Money Mitt struck again when he tried to portray President Obama as having a weak stance on foreign policy after news broke about the violent attacks on US diplomatic missions in the Middle East. Angry mobs attacked US facilities to protest a provocative film by a California filmmaker that depicted and ridiculed the Muslim Prophet Muhammad.
The U.S. released a statement criticizing the film, however Romney launched criticisms at the President and the U.S. embassy as the attacks were taking place on U.S. diplomatic missions in Egypt and Libya. In a statement released Tuesday night, he called Obama's handling of the Libya and Egypt attacks "disgraceful."
In Benghazi, four Americans, including the U.S. ambassador to Libya, were killed. Romney’s accusation was based on a statement released by the embassy in Cairo. On Wednesday morning, when more data about the tragedy was released, Romney upheld his critical stance on the President, saying that his administration "sympathized" with the mob in Egypt while he was in Florida, a key swing state.
"The president takes responsibility not just for the words that come from his mouth, but also for the words that come from his ambassadors, from his administration, from his embassies, from his State Department. They clearly sent mixed messages to the world.

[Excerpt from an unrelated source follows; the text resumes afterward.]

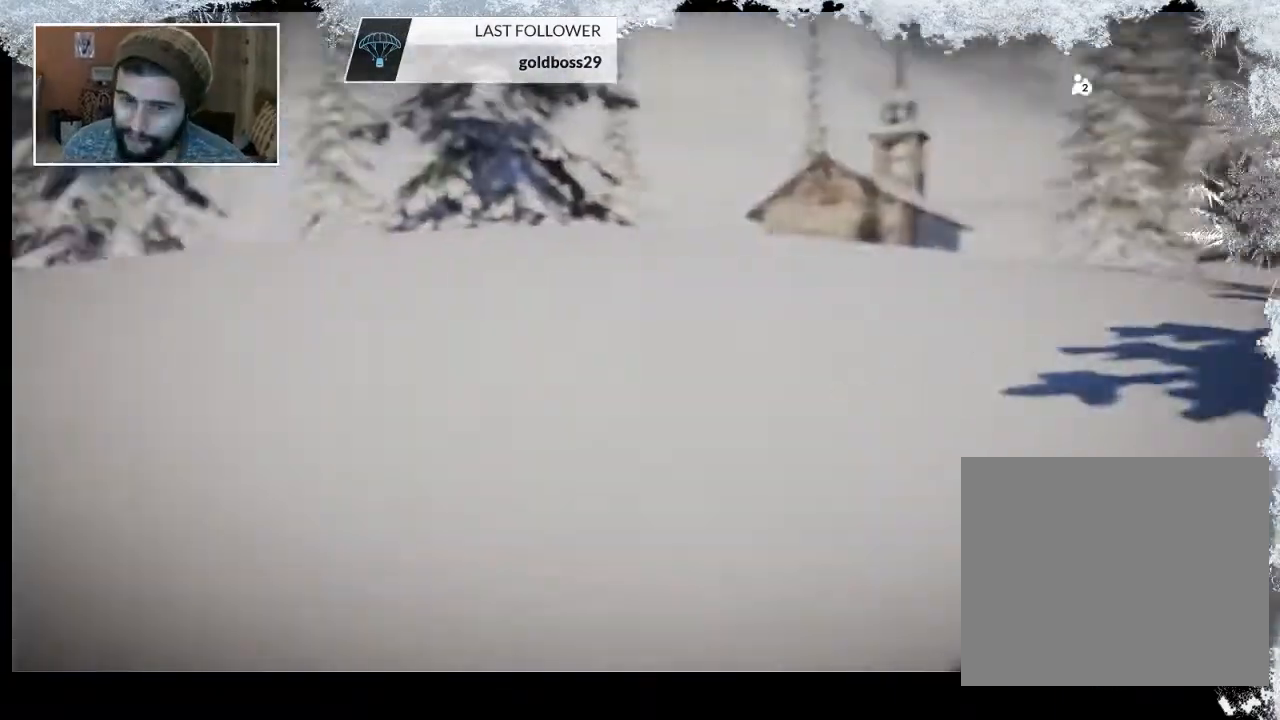
{"buttons": [], "left_stick": "center", "right_stick": "center", "events": []}
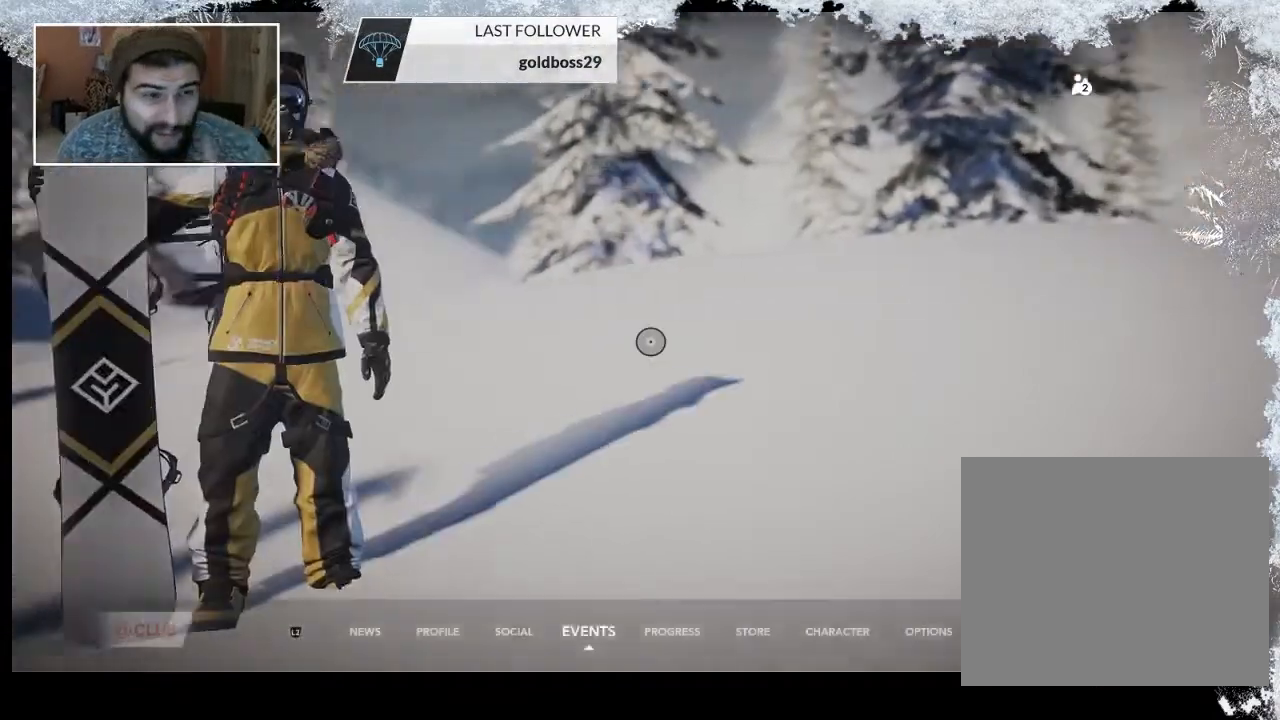
{"buttons": [], "left_stick": "center", "right_stick": "center", "events": []}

The statement that came from the administration — and the embassy is the administration — the statement that came from the administration was a statement which is akin to apology. And I think was a severe miscalculation."
Mitt's inappropriate comment shows a lack of judgment, sensitivity and leadership. This isn’t the first time that Mitt Romney spoke out of bounds, and we're confident it won’t be the last.
Remember when he insulted London during his first diplomatic outing by questioning whether it was capable of staging a successful Olympic Games? How about the time he wrote, "let Detroit go bankrupt"? And, of course, no one can forget when told a CNN reporter that he is "not concerned about the very poor" because they "have a safety net there." But don't worry, poor people, if your safety net needs repair, Mitt vows that he'll "fix it."
Time and time again, Mitt has proven himself to be an out-of-touch businessman in desperate need of a diplomacy class. When will he learn?